Vordergründig mag man aufgrund der doch zahlreichen wiedergekehrten Darsteller denken, beim Verrückten Raumschiff handele es sich um einen Nachfolger zu „Die unglaubliche Reise in einem verrückten Flugzeug“). Ist es nominell auch, jedoch war von den entscheindenden Leuten im Hintergrund (Autoren, Regisseur, Produzenten) des ersten Teils niemand mehr beteiligt.

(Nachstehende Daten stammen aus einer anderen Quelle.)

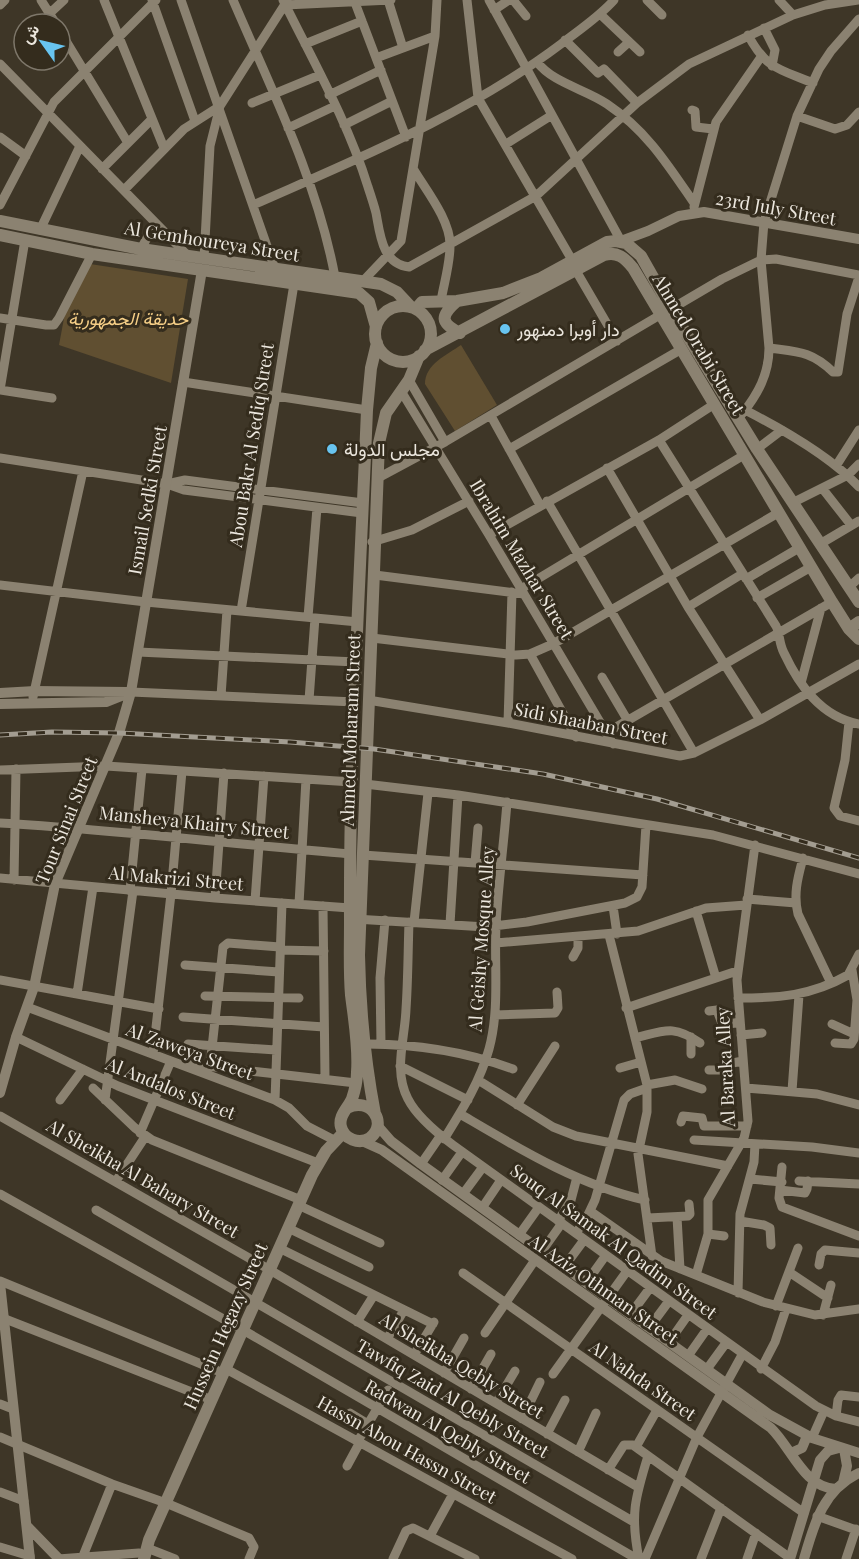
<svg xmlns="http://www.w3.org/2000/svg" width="859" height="1559" font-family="'Playfair Display',Vazirmatn,serif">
  <rect width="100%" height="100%" fill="#3e3627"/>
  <path fill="#604f31" d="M90 264 188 279 171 383 59 345 65 313Z
    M461 345 497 405 455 431 425 384C425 364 447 355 461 345Z"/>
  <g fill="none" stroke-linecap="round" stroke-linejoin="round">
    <path stroke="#8b8271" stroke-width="9" d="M41 0 56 24
      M104 0 164 148
      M152 0 195 121
      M181 0 275 269
      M233 0C272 91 317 180 335 277
      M283 0C313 61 348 122 368 187 371 196 374 205 376 213 380 234 382 264 409 267L536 196 637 103 689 64 793 15 825 5 858 0
      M354 0 406 137
      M388 0 403 48
      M467 0 478 98 572 260
      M489 0 621 241
      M513 0 526 16
      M647 0 662 15
      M779 0 793 15
      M0 5 5 0
      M285 5 391 0
      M494 10 509 0
      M49 14 64 0
      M600 14 640 52
      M859 19 831 51 819 69 797 116 764 222 761 260 769 348C798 352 811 351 833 372H838L847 314 859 277
      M764 28 775 50 772 66
      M60 31 128 143
      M748 35C766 69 779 69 813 83
      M565 40 598 73 604 69 637 103
      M305 44 362 21
      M618 52 629 42
      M376 58 435 36
      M537 62C553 83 585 89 607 104 647 131 668 165 694 203
      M0 64 189 257
      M329 95 381 70
      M252 103 320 75
      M692 110 695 111 696 127 713 129
      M797 116 835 129 847 125 859 112
      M344 125 392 101
      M288 128 335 106
      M0 137 26 156
      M506 144 552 115
      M102 169 152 119
      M414 170C426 190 451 221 450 246 450 264 444 283 441 301
      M124 190 184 129 220 106
      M0 205 54 102 156 0
      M253 205C359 158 468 114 561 44 579 30 599 17 614 0
      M694 207 716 122 761 57
      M40 230 80 146
      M141 249 155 223
      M204 259 210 146 220 106 287 1
      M575 269 617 341
      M363 281 401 241 435 36 437 0
      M671 309 722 279 761 260 776 259 859 275
      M0 318 46 325H54L59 318 92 254
      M409 380 445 442
      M183 382 367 410
      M0 390 25 240
      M0 390 52 398
      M401 391 489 535 613 744
      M745 410C782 429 831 457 859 487
      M742 414C758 394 769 374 769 348
      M491 416 540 505
      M659 440 776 626C780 634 779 644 784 653 799 685 821 717 859 724
      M509 449 680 350
      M757 449 782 430
      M0 458 167 484 184 490 362 513
      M836 466 859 430
      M607 468 688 607 760 720
      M378 478 445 442 660 315
      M167 484 185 480 363 503
      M822 488 851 525
      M547 501 694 753
      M792 503 848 475 859 464
      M489 535 659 440 713 405
      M372 542 412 530 469 501
      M820 544 859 521
      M375 575 524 594
      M746 579 799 548
      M0 585 146 602 358 622
      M849 587 859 578
      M521 589 744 455
      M757 598 811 567
      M688 607 742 574
      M241 611 294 284
      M308 617 317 508
      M372 638 516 655 530 654 553 644 778 513
      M138 652 356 662
      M530 654 576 737
      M602 677 628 721
      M801 683 821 608
      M131 692 355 702
      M221 696 227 610
      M33 697 83 471
      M309 700 315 618
      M368 700 508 723 680 756 694 753 760 720 859 664
      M849 722 845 760 834 808 840 816 859 821
      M508 723 512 592
      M606 733 832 602
      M0 770 106 766 352 782
      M365 784 458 795 713 835 859 874
      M0 823C117 830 233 844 350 854
      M363 855 643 875
      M803 858C798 877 793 894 798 914L831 983
      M475 863 478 828
      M0 878 215 898 350 908
      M14 880 16 769
      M130 891 142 769
      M215 898 224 773
      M747 899 796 903
      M255 901 264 776
      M299 904 306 779
      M323 906 325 1078
      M613 906 617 934
      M696 911 716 978
      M355 919 486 927 527 922 625 903 637 897 642 887 646 825
      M409 922C408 951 408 980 406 1009 405 1039 393 1071 408 1099 417 1117 437 1133 453 1145L816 1406 836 1416 859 1422
      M414 922 428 793
      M450 924 458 795
      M609 935 647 1085V1112L638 1154 652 1256
      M496 943 638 931 706 908 746 905
      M280 950 324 951
      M573 957 578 948V937
      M185 965 279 972
      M0 980 159 1009
      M77 994 93 887
      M205 996 299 998
      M738 998C779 998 811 996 848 975L859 954
      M27 1007 275 1100 289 1108 307 1126 334 1140
      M626 1008 737 971
      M709 1011 717 1010 721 1021 724 1025 740 1022
      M495 1015 555 1013 558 1008 557 992
      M183 1017 324 1027
      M832 1024 854 1034
      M741 1035 762 1033
      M16 1037 118 1086 318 1163
      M691 1037V1054
      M635 1038C664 1031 673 1024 700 1043
      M835 1043 851 1044 854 1039 857 1000 852 970
      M188 1044 276 1050
      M366 1044C417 1044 464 1051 513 1069
      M381 1044 380 978 385 920
      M153 1054 171 894 182 771
      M189 1064 356 1083
      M210 1066 223 947 228 943 280 947
      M400 1066 468 1100
      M620 1068 641 1062
      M709 1070H722L727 1064 743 1061
      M478 1080 553 1127 576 1136 728 1166
      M647 1085 675 1080 702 1089
      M93 1088 135 1128 152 1140 301 1200
      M746 1088 817 1094 859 1105
      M792 1091 799 995
      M60 1100 83 1069
      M105 1100 133 891
      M275 1100 282 903
      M517 1105 555 1046
      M460 1114C518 1148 578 1185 645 1200
      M0 1116 270 1270 638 1487
      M681 1122 683 1116 702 1118 704 1126H747
      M140 1133 171 1061
      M444 1139C462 1110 480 1082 489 1049 500 1009 494 966 496 926 498 885 504 843 507 802
      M694 1140 812 1147 859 1153
      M421 1164 441 1135
      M782 1167 779 1198 782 1207 859 1236
      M750 1179 782 1182
      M442 1180 462 1152
      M116 1181 145 1137
      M799 1181 859 1184
      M780 1190 805 1193 807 1189 808 1181
      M0 1194 243 1330 637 1559
      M463 1194 483 1167
      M298 1205 380 1243
      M482 1208 501 1180
      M96 1210 634 1522
      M590 1211 661 1261 763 1302 815 1315 859 1309
      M677 1217 680 1269
      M648 1218 688 1216 690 1214 689 1204
      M558 1221 571 1200 577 1177
      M740 1221 764 1225 770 1228 771 1245
      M288 1228 369 1267
      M576 1233 587 1217 595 1200 624 1100 630 1094 647 1088
      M708 1234 724 1236
      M519 1235 539 1207
      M279 1248 433 1324
      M542 1251 562 1223
      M819 1265 821 1254 825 1250 859 1253
      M564 1267 584 1240
      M789 1272 828 1298
      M463 1273 804 1513
      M696 1275 708 1234V1200L744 1138 748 1121 737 980 755 845
      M0 1281 223 1373
      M586 1283 606 1255
      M738 1293 740 1214 754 1162 755 1144
      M776 1306 798 1248
      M630 1315 650 1288
      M823 1315 831 1285
      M0 1317 212 1400
      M357 1322 374 1295
      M649 1328 669 1301
      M485 1333 535 1260
      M387 1339 404 1310
      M669 1342 688 1315
      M414 1355 434 1322
      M688 1356 707 1329
      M226 1369 572 1559
      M707 1369 726 1343
      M761 1369 775 1342 786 1309
      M444 1373 464 1338
      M553 1374 627 1271
      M471 1389 491 1354
      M496 1403 515 1371
      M0 1404 13 1409
      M350 1413 368 1424
      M836 1416 838 1400 841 1395 859 1397
      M522 1419 540 1382
      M547 1434 565 1400
      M0 1437 112 1484 166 1503 249 1538 254 1547 249 1559
      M812 1438 824 1411
      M358 1441 388 1390
      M636 1447 657 1410
      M578 1452 596 1413
      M347 1466 360 1442
      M608 1470 624 1445H633L790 1558
      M0 1492 24 1501
      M817 1516 859 1531
      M430 1536 453 1494
      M0 1547 30 1556
      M147 1548 175 1559
      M83 1556 112 1484
      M58 1559 139 1553
      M393 1559 406 1531 413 1528 475 1559
      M639 1559C630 1515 635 1498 648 1456
      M645 1559 697 1437 742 1355
      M701 1559 721 1508
      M747 1559 756 1533
      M846 1559 856 1529"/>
    <path stroke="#8b8271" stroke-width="10" d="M621 241 648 231 679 216 704 212 859 239
      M0 693 35 691 127 692
      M0 704 106 702 131 692
      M0 1093 16 1037 34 987 55 884 119 733 131 692 202 270
      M377 1125 391 1141 421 1164 770 1415 812 1438 859 1453
      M362 1141 382 1150 771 1428C791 1447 804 1488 836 1489
      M0 1283 30 1559
      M791 1453 802 1448 807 1436
      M843 1483 847 1466 844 1449
      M27 1526 59 1559
      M790 1559 820 1460 828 1451 839 1448
      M804 1559C814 1524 823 1490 859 1473"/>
    <path stroke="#8b8271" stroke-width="12" d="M0 221 141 249 381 284 397 292 411 307
      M0 235 92 254 359 293 369 302 376 327
      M457 301C440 316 440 323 460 333
      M375 334a28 28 0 1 1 56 0a28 28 0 1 1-56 0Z
      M416 309 422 302 457 301 503 293 541 278 607 242 616 241 626 243 641 256 671 309 757 449 859 602
      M425 350 604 255C617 251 625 258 633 268L832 602 849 629 859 639
      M849 629 859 622
      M347 1108C370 1096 389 1123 370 1138 359 1145 344 1139 341 1127 338 1116 348 1108 352 1099 355 1090 357 1081 357 1072 359 1047 354 1020 351 995 349 971 350 947 350 923 349 752 360 581 367 410L371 368 377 343
      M375 1114C365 1062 360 1008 359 955L379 443 386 413 409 380 419 356
      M144 1559 149 1540 312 1175 326 1151 343 1133"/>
    <defs>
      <path id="rail" d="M0 735 52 732 119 733 290 742 374 749 543 774 657 799 859 858"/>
    </defs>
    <use href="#rail" stroke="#a39d91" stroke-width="5"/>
    <use href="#rail" stroke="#342c1d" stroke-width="3" stroke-dasharray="9" stroke-linecap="butt"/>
  </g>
  <g fill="#68c4f0" stroke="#342c1d" stroke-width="2">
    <circle cx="505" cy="329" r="6"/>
    <circle cx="332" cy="449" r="6"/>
  </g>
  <g text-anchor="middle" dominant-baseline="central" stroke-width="6" stroke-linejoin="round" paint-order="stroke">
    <g font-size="18" fill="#ece7de" stroke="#342c1d">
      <text transform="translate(776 208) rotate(10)">23rd July Street</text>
      <text transform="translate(212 241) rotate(9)">Al Gemhoureya Street</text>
      <text transform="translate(699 344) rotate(59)">Ahmed Orabi Street</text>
      <text transform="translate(251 445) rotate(-81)">Abou Bakr Al Sediq Street</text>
      <text transform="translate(147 500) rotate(-80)">Ismail Sedki Street</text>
      <text transform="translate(522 559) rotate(59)">Ibrahim Mazhar Street</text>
      <text transform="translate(591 723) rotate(11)">Sidi Shaaban Street</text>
      <text transform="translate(350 730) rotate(-88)">Ahmed Moharam Street</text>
      <text transform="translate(66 820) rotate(-68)">Tour Sinai Street</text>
      <text transform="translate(194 822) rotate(6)">Mansheya Khairy Street</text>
      <text transform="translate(176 878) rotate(5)">Al Makrizi Street</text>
      <text transform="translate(481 939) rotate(-86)">Al Geishy Mosque Alley</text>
      <text transform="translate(190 1051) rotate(20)">Al Zaweya Street</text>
      <text transform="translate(725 1067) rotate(-93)">Al Baraka Alley</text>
      <text transform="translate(171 1088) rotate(22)">Al Andalos Street</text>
      <text transform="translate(143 1178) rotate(30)">Al Sheikha Al Bahary Street</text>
      <text transform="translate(614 1241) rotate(36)">Souq Al Samak Al Qadim Street</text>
      <text transform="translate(604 1289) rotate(35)">Al Aziz Othman Street</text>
      <text transform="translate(225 1326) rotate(-66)">Hussein Hegazy Street</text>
      <text transform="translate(462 1365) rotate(31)">Al Sheikha Qebly Street</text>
      <text transform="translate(643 1380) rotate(35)">Al Nahda Street</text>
      <text transform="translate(453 1398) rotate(30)">Tawfiq Zaid Al Qebly Street</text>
      <text transform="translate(448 1431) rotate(30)">Radwan Al Qebly Street</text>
      <text transform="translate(407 1449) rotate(29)">Hassn Abou Hassn Street</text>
    </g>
    <g font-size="18" font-style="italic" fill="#f6cf87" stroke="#342c1d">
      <text x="128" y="318">حديقة الجمهورية</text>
    </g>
    <g font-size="18" fill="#ece7de" stroke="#342c1d" text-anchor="start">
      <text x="517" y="329">دار أوبرا دمنهور</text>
      <text x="344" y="449">مجلس الدولة</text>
    </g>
  </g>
  <g transform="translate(42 42) rotate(304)"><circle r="28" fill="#342c1d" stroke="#7e776a" stroke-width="1.5"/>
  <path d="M0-4.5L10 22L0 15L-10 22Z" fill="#68c4f0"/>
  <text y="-9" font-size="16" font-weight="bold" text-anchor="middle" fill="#ece7de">ش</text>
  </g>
</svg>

Entsprechend sind auch nicht die Darsteller das Problem, sondern das Drehbuch. Das besteht ausschließlich daraus, dass gnadenlos die Witze des ersten Films einfach wiederholt werden. So ruft das im besten Fall eine Mischung aus leichtem wissenden Lächeln und Gähnen hervor, häufig fehlt aber auch völlig der Kontext oder das Timing ist völlig falsch, so dass richtig gute Laune niemals aufkommen will. Dazu kommen natürlich wieder Zitate der Airport-Reihe, wobei auch diese sich auf direktes „Nachfilmen“ beschränken; so ist die Konfrontation zwischen dem bombenbewaffneten Passagier und dem Flugkapitän einfach exakt genauso, wie seinerzeit die mit Dean Martin. So ein Humor, der sich auf reines Zitieren beschränkt, ohne dem Ganzen eine eigene Wendung oder einen neuen Kontext zu geben, ist einfach nicht witzig. Mehr als enttäuschend!

Einer gewissen Ironie entbehrt jedoch nicht, dass ein Jahr später ein ernstgemeinter „Katastrophenfilm“ mit beinahe identischer Handlung herauskam: Starflight One - Irrflug ins Weltall. Vielleicht kam das Verrückte Raumschiff ja einfach nur zu früh, denn jener Film hätte sicherlich wieder genug Stoff für eine originellere Satire geboten.